▸ **Your task**
Please reproduce, word for word, the stretch of the entries from the line containing "order: Fabales" through the end of the entries.

• • • • • • •

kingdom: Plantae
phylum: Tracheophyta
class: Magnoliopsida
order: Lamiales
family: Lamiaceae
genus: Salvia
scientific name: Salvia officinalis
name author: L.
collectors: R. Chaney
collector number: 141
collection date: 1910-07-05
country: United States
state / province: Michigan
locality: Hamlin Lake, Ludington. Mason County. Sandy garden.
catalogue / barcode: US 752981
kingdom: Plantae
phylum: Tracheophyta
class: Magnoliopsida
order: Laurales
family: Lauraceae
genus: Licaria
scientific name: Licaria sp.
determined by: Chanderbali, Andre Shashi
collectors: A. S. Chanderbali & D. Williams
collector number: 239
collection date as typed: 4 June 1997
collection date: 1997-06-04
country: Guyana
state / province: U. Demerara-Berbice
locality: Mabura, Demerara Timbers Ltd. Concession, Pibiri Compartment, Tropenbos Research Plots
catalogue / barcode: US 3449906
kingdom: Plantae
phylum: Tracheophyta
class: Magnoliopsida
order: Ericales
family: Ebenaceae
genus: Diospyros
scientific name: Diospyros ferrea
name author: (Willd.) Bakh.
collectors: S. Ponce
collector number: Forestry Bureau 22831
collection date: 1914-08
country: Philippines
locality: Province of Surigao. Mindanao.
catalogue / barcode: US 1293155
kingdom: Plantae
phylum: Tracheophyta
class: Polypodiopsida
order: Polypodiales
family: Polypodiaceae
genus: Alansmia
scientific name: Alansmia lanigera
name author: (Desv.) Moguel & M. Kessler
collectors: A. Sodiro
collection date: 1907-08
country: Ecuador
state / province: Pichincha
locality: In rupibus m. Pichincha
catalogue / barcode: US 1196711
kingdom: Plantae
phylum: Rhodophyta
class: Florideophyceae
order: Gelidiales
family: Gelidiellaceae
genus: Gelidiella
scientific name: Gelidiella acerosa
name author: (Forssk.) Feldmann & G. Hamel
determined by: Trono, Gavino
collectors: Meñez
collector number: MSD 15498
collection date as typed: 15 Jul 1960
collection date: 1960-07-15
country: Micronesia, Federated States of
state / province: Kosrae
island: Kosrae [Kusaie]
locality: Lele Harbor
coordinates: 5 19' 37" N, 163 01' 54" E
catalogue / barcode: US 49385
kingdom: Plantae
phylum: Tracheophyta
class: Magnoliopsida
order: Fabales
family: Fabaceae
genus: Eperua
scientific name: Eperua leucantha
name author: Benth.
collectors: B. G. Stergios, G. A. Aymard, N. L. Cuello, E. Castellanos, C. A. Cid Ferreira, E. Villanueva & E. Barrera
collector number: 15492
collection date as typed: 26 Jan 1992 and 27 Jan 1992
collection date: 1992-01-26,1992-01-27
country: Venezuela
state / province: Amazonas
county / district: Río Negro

• • • • • • •

▸ **Completed exercise**
order: Fabales
family: Fabaceae
genus: Eperua
scientific name: Eperua leucantha
name author: Benth.
collectors: B. G. Stergios, G. A. Aymard, N. L. Cuello, E. Castellanos, C. A. Cid Ferreira, E. Villanueva & E. Barrera
collector number: 15492
collection date as typed: 26 Jan 1992 and 27 Jan 1992
collection date: 1992-01-26,1992-01-27
country: Venezuela
state / province: Amazonas
county / district: Río Negro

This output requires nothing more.